**Arbeitsauftrag A:** Kannst du in den gespeicherten Zeilen alles von der Zeile mit „Take a look“ bis hinunter zur Zeile mit „The reason this“ noch einmal wiedergeben und dabei „imagemagick“ gegen „graphicsmagick“ austauschen, ohne sonst etwas zu ändern?

**Übungstext:**
┌──

Anspruchsvolle Rauminszenierungen verstärken den Erlebnischarakter eines Ausstellungsbesuches. Deshalb fließt viel Kreativität, Zeit und Geld in die Gestaltung der Ausstellungsräume oder auch mobiler Stationen. Ein Grund mehr, diese Gestaltungen umweltfreundlich umzusetzen.
Ausstellung „Haus der Berge“, Nationalparkverwaltung Berchtesgaden, © Atelier Brückner, M. Jungblut
Ausstellungen bilden einen besonderen Schwerpunkt innerhalb der Umweltkommunikation. Neben vielen anderen Medien gehören sie heute zum festen Repertoire zielgruppenspezifischer Kommunikation. Nicht nur große Museen, Forschungseinrichtungen und Bildungszentren, sondern zunehmend auch kleinere Umweltvereine und -verbände, Kommunen, Betriebe, Kirchen oder Schulen nutzen die Chance, über eine attraktive Ausstellung ihr Zielpublikum anzusprechen und für verschiedenste Nachhaltigkeitsthemen zu begeistern.
Mit Texten, Spielen, Bildern, Originalexponaten, Hörstationen, multimedialen Installationen, Filmen, Modellen, Experimenten, Computerstationen und weiteren Vermittlungsformen können in Ausstellungen Themen so frei und vielseitig präsentiert werden wie in keinem anderen Medium.¹ Ausstellungen sind dabei als inszenierte Erlebnis- und Erfahrungswelten zu verstehen, die es ermöglichen, für einen gewissen Zeitraum völlig in ein Thema einzutauchen. Gerade komplexe Sachverhalte lassen sich durch Ausstellungen besonders gut vermitteln, da die Themen in der Regel nicht eindimensional, sondern aus mehreren Perspektiven beleuchtet werden. Der unterschiedliche Einsatz von Medien innerhalb von Ausstellungen ermöglicht dabei verschiedenartige Zugänge für den Besucher, sich Themenschwerpunkte, Inhalte und Botschaften in einem selbst gesteuerten Lernprozess zu erschließen.

└──

**Arbeitsauftrag B:** Kannst du aus dem Übungstext über Ausstellungen alles von „Anspruchsvolle Rauminszenierungen verstärken“ bis hinunter zu „Nachhaltigkeitsthemen zu begeistern.“ wortgetreu abdrucken?

Gespeicherte Einträge
┌──

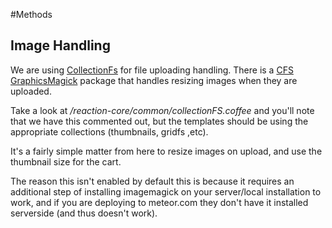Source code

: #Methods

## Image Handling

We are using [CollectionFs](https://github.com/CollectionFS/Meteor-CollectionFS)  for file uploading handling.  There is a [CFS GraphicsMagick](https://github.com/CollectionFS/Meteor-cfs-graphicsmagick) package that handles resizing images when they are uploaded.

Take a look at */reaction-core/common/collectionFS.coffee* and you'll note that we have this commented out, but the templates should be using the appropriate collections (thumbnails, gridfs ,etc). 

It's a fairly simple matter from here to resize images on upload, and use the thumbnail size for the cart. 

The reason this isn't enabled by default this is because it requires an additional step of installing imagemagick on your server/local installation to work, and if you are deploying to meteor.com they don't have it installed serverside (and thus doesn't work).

└──
┌──

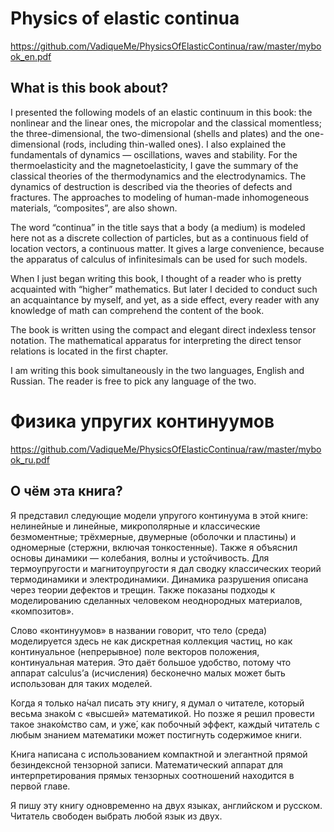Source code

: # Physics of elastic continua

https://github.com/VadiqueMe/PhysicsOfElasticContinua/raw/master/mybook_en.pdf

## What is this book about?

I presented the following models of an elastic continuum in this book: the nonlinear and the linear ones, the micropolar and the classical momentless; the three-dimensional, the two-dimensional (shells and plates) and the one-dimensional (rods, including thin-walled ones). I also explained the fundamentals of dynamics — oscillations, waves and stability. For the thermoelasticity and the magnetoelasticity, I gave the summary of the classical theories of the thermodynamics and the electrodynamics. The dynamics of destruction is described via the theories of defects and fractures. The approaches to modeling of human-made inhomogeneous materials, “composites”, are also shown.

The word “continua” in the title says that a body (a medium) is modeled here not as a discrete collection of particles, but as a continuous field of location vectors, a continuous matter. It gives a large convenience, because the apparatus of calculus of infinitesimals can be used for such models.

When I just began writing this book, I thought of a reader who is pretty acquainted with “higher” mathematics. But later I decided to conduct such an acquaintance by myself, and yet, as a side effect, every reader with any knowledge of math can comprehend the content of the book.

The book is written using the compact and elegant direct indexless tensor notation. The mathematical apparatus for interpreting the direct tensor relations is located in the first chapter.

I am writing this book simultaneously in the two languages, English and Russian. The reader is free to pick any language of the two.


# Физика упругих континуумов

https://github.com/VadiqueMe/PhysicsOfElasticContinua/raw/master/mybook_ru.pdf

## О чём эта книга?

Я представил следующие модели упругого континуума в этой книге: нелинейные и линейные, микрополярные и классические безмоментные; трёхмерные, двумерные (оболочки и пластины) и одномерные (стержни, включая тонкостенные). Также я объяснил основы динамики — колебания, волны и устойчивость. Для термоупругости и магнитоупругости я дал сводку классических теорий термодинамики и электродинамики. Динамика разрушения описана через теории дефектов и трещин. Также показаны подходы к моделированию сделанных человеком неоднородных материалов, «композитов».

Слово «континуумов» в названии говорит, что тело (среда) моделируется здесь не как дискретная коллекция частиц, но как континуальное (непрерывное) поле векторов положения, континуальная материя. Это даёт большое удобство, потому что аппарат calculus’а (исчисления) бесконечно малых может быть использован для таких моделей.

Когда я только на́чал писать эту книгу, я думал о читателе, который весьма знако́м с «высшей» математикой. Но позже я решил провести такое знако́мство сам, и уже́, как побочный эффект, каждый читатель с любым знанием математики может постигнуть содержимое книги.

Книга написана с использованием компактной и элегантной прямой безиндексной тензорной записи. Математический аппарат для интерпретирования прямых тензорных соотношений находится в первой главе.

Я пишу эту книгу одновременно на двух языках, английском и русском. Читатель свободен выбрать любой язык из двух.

└──
┌──

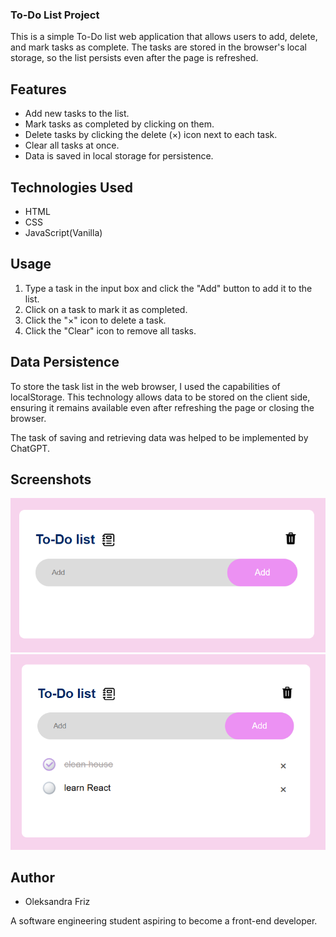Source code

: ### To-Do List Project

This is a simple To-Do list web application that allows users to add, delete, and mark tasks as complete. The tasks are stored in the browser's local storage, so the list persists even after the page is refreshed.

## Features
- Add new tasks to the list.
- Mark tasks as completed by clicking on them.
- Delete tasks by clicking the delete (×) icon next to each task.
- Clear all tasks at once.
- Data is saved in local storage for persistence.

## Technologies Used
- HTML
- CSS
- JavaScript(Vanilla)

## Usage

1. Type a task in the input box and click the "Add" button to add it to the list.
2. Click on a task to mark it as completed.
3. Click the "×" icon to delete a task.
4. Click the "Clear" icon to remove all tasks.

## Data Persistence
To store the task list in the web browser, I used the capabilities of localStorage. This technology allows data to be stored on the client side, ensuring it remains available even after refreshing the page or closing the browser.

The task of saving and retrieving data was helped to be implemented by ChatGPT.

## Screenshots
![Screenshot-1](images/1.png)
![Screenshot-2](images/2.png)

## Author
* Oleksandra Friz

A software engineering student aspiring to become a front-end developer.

└──

**Erwartete Antwort A:**
Take a look at */reaction-core/common/collectionFS.coffee* and you'll note that we have this commented out, but the templates should be using the appropriate collections (thumbnails, gridfs ,etc). 

It's a fairly simple matter from here to resize images on upload, and use the thumbnail size for the cart. 

The reason this isn't enabled by default this is because it requires an additional step of installing graphicsmagick on your server/local installation to work, and if you are deploying to meteor.com they don't have it installed serverside (and thus doesn't work).

**Erwartete Antwort B:**
Anspruchsvolle Rauminszenierungen verstärken den Erlebnischarakter eines Ausstellungsbesuches. Deshalb fließt viel Kreativität, Zeit und Geld in die Gestaltung der Ausstellungsräume oder auch mobiler Stationen. Ein Grund mehr, diese Gestaltungen umweltfreundlich umzusetzen.
Ausstellung „Haus der Berge“, Nationalparkverwaltung Berchtesgaden, © Atelier Brückner, M. Jungblut
Ausstellungen bilden einen besonderen Schwerpunkt innerhalb der Umweltkommunikation. Neben vielen anderen Medien gehören sie heute zum festen Repertoire zielgruppenspezifischer Kommunikation. Nicht nur große Museen, Forschungseinrichtungen und Bildungszentren, sondern zunehmend auch kleinere Umweltvereine und -verbände, Kommunen, Betriebe, Kirchen oder Schulen nutzen die Chance, über eine attraktive Ausstellung ihr Zielpublikum anzusprechen und für verschiedenste Nachhaltigkeitsthemen zu begeistern.